Most of the renewable energy projects in which we invested last year were in the form of Community Solar Farms, which unlike PPA projects (Power Purchase Agreements, which have a single off-taker/purchaser) provides electricity to individuals, just as our funds provide tax credits and other benefits to individual investors. Solar facilities generally provide electricity to consumers at a price far less than they would ordinarily pay to a utility company for their energy needs.

It was welcome news to read the other day (Boston Globe, January 4, 2021) that “Boston is finally ready to join dozens of other cities and towns in the region by pooling its residents together in a bid for greener energy.” This sentiment most accurately portrays the basis for community solar initiatives and supports our belief that we are better served in a post-pandemic world with renewable energy sources and development.

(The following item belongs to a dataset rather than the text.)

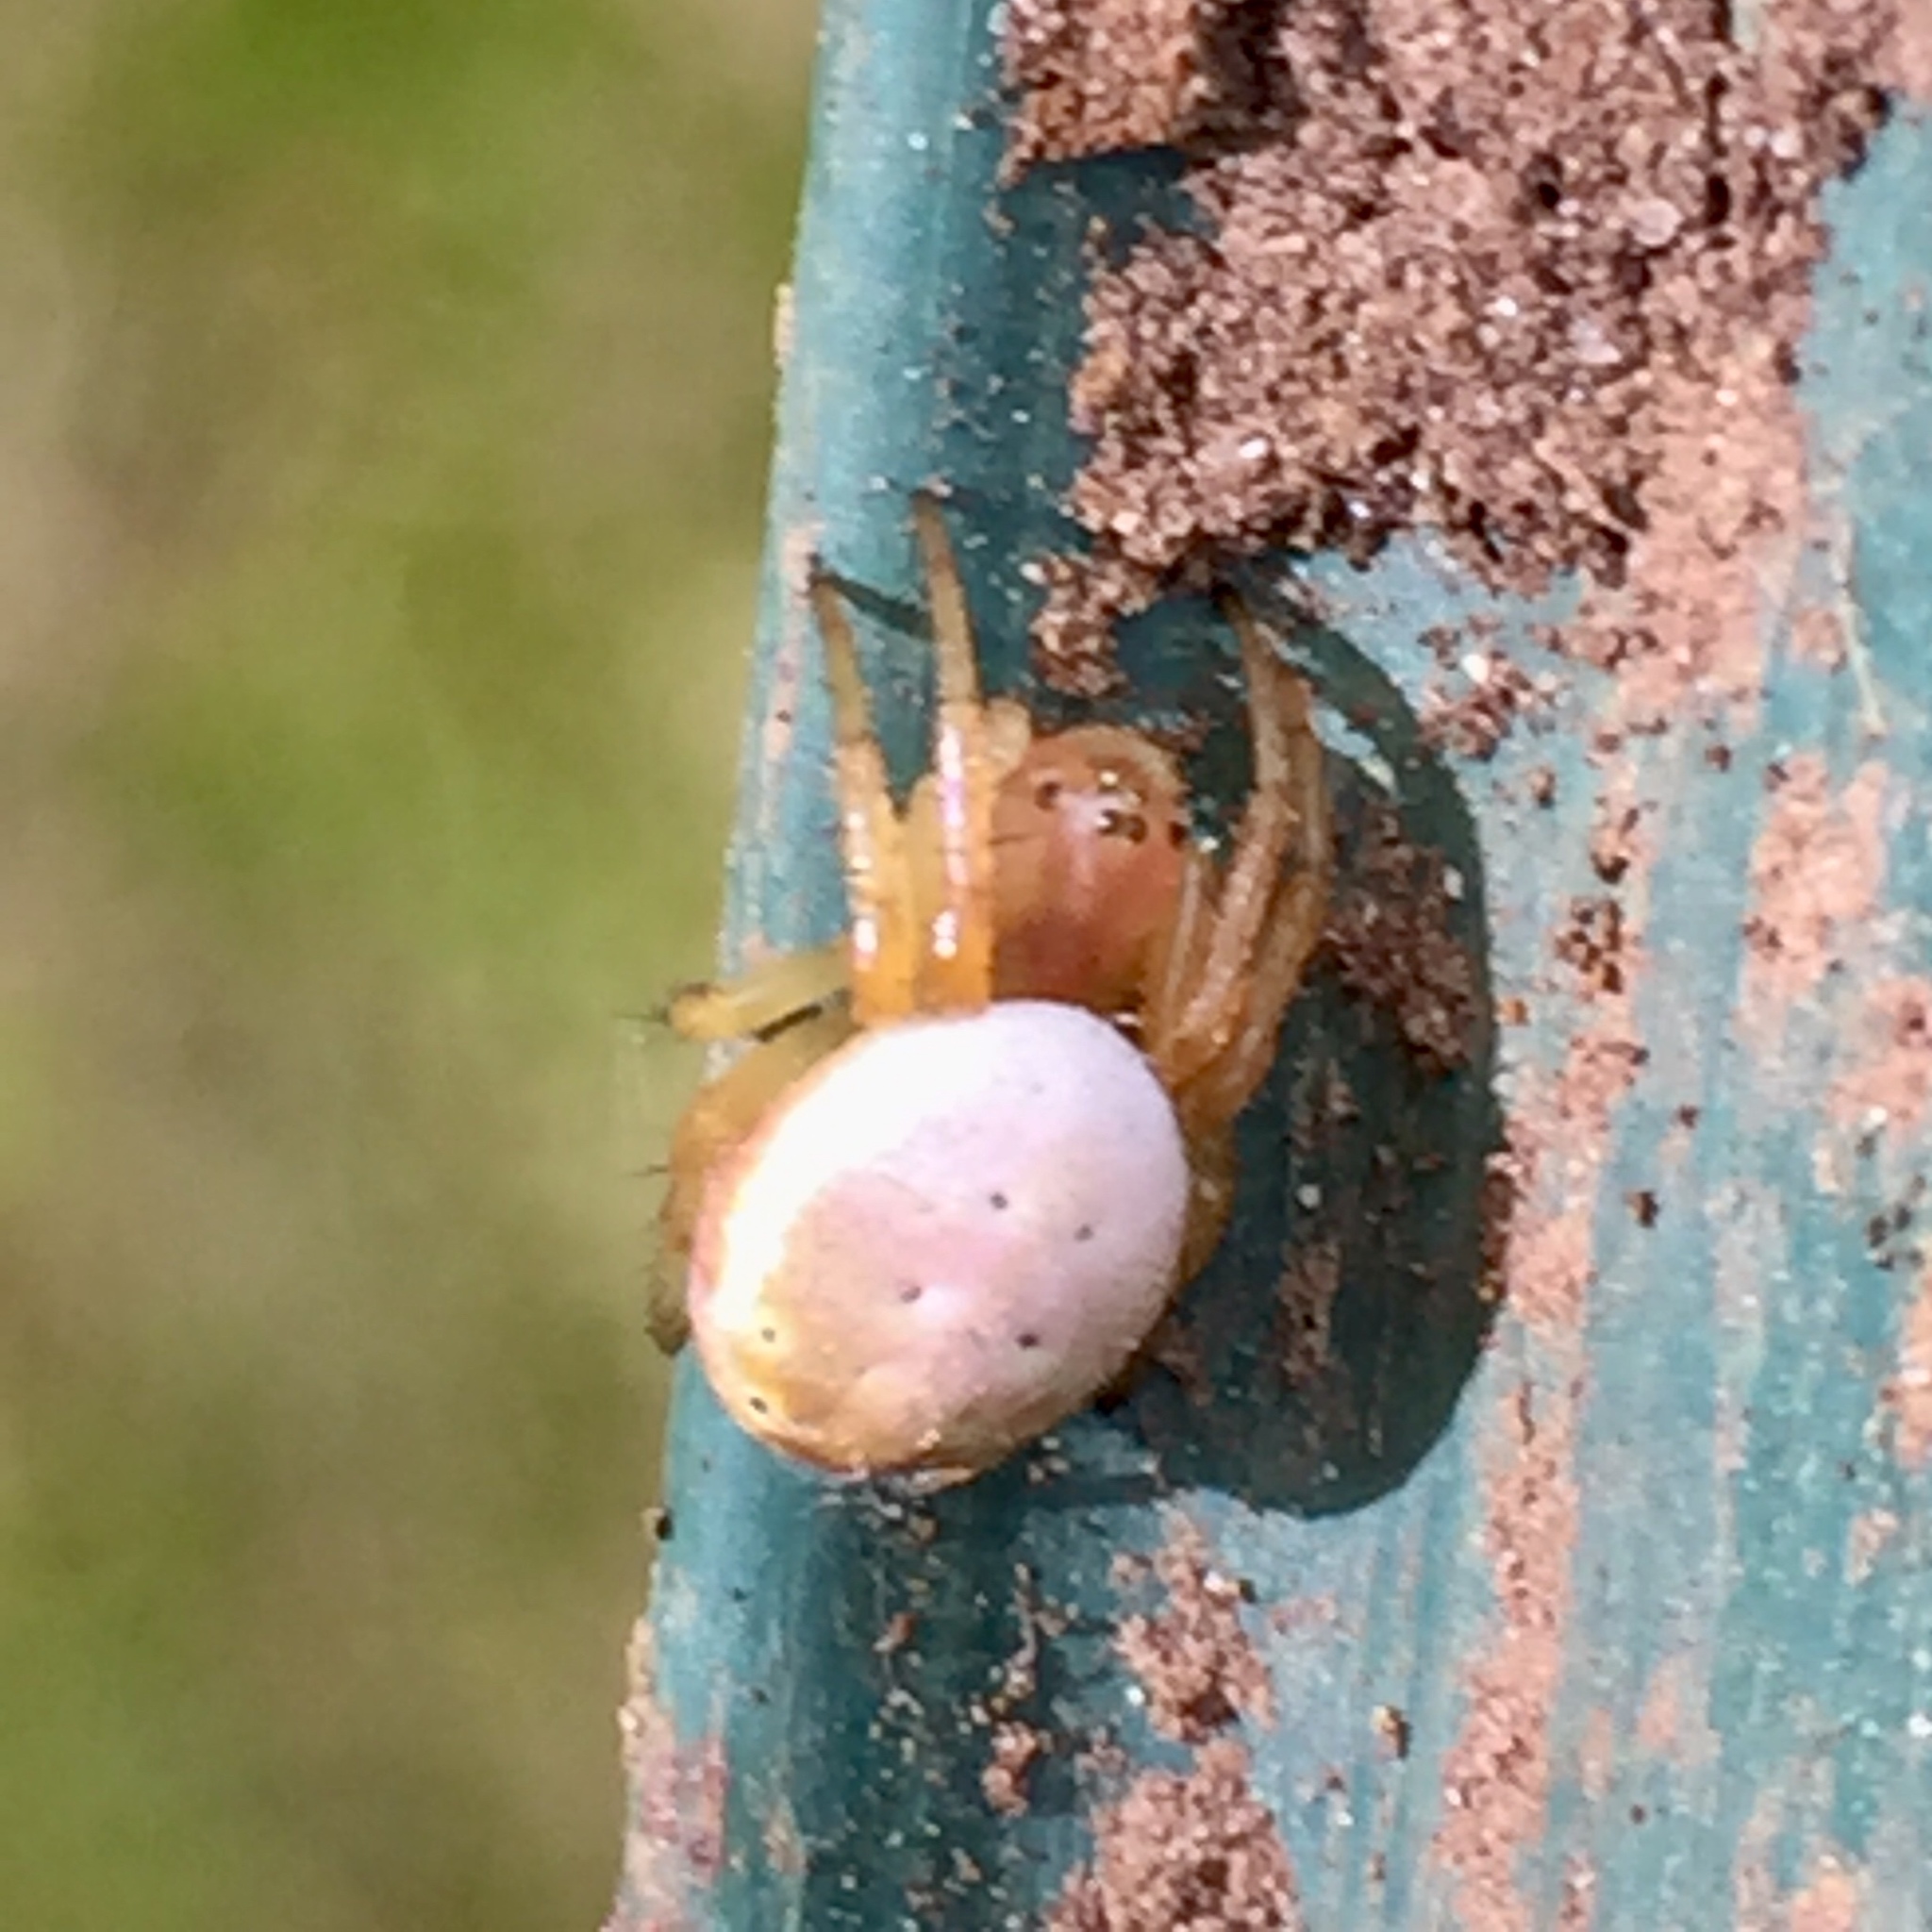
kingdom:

At Cherrytree, we are proud that in such a difficult year we were able to generate a tax credit volume of $14 million, keep our employees safe and viable, and support our mission of environmental clean-ups, delivery of affordable housing, and preservation of historic buildings. Moreover, we take satisfaction in being a part of a growing movement toward a greener, cleaner, environment. A combined private/public community coming together to harness natural energy is a perfect synonym for a bright future beyond this pandemic.

We hope 2021 will be a welcome change for all of us, and that we can advance positive goals and energy to benefit our clients — and the world in general. As always, we at Cherrytree remain ready to discuss planned projects and investments and to explore the wide array of emerging and fascinating opportunities.